* _Text provided_
Posts Tagged ‘philosophy’

Happiness: A Theory – Being Humble About What We Know

March 8, 2012



There is a circuit in the brain that snaps shut on the issue of knowledge.  What do I know, we ask ourselves, and then we decide, not unlike a shopper’s query about what to buy at the store today.   The further the question strays from our familiar, repeatable algorithms, the more likely we are simply deciding that we know something of which we know very little.  The brain seems unabashed about engaging in such posturing, with itself, let alone others.


A moment of contemplating our surroundings helps to illuminate the problem.  Within our galaxy, the Milky Way, there are some 200 to 400 billion stars.  Within the observable universe, beyond the Milky Way, there are some 80 billion galaxies.  There are some 30 sextillion to septillion stars out there, in the part we can see.


And yet, just to arrive at a single star, our closest neighbor to the sun, we must travel some 4.3 light years.  If you remember getting sick on a car trip as a kid, just imagine having roadside trouble during a voyage of this magnitude.  Imagine trying to turn around and find your way home.  Even if we could harness a transportation technology that came anywhere close to the speed of light, it is hard to imagine the brave souls who might attempt such a trip, all for the sake of finding a star with no earthlike planet.


Yet, earthlike planets surely are out there.  In a universe so vast, the numbers cry out for evolved life, including life with powers of perception that, by comparison, could make our own cortexes seem on the order of a slime mold.


The problem, however, is that whatever higher order knowing the universe may hold, it is likely so far away, it will flourish and wither in a sequestered capsule.  Yet, just as an ancient mathematician studied shadows on well walls in different locales at the same time of day to discern that our flat-seeming world was a sphere, we may intuit that there are levels of knowing in our universe far beyond our own.


And it is just such an intuition that may serve us to be humble about what we know.  To refrain from puffing ourselves up in a posture of certitude, when our humble circumstances warrant nothing of the kind.


There is a kind of relief available to us in admitting our limited ability to know.  It frees us to appreciate life as it unfolds, in the way it unfolds for us.



Happiness: A Theory – Attitude

November 26, 2010


In their book, How God Changes Your Brain, University of Pennsylvania’s Andrew Newberg and Mark Waldman examine the effects of a strongly-held, positive belief system on our well being, concluding that, religious or not, an optimistic, well-rooted view of the world makes us healthier and happier. 

If they are correct, the proliferation and diversity of beliefs about life and its meaning may be more easily understood, since the belief itself, rather than its veracity, enhances those who hold it.  As a corollary, disabusing others of what we conceive of as incorrect beliefs may be less beneficial than we imagine. 

Adopting a framework for perceiving our universe seems a constant tug within us.  Whether we view life as replete with significance or meaningless, we are often tied to our particular vantage point.  Whether we view our neighbors as essentially rotten or essentially good, again, our perspective is often something we hold dear.

* _Data for analysis_
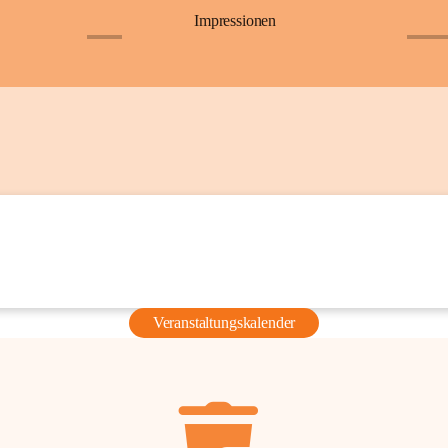
Impressionen
+6
+36
Veranstaltungskalender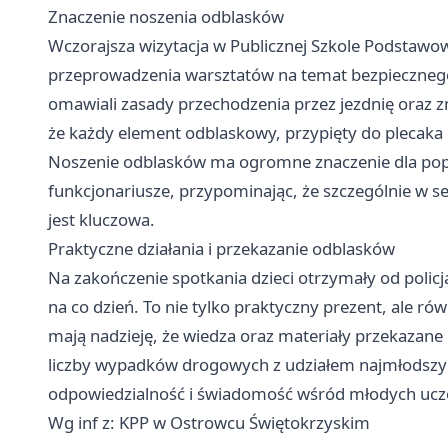
Znaczenie noszenia odblasków
Wczorajsza wizytacja w Publicznej Szkole Podstawo
przeprowadzenia warsztatów na temat bezpiecznego p
omawiali zasady przechodzenia przez jezdnię oraz zna
że każdy element odblaskowy, przypięty do plecaka 
Noszenie odblasków ma ogromne znaczenie dla popr
funkcjonariusze, przypominając, że szczególnie w 
jest kluczowa.
Praktyczne działania i przekazanie odblasków
Na zakończenie spotkania dzieci otrzymały od poli
na co dzień. To nie tylko praktyczny prezent, ale ró
mają nadzieję, że wiedza oraz materiały przekazane
liczby wypadków drogowych z udziałem najmłodszych
odpowiedzialność i świadomość wśród młodych uc
Wg inf z: KPP w Ostrowcu Świętokrzyskim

* _Problems to solve_
1/ Answer these about the philosophy posts:
(a) How far must we travel to reach the closest star to the sun?
(b) How many galaxies are there in the observable universe beyond the Milky Way?
(c) Which university are Andrew Newberg and Mark Waldman from?
2/ Rewrite everything in the philosophy posts from "And it is just" down to "unfolds for us.", putting "comfort" in place of "relief".

* _Results in order_
1/
(a) Some 4.3 light years.
(b) Some 80 billion.
(c) The University of Pennsylvania.

2/
And it is just such an intuition that may serve us to be humble about what we know.  To refrain from puffing ourselves up in a posture of certitude, when our humble circumstances warrant nothing of the kind.


There is a kind of comfort available to us in admitting our limited ability to know.  It frees us to appreciate life as it unfolds, in the way it unfolds for us.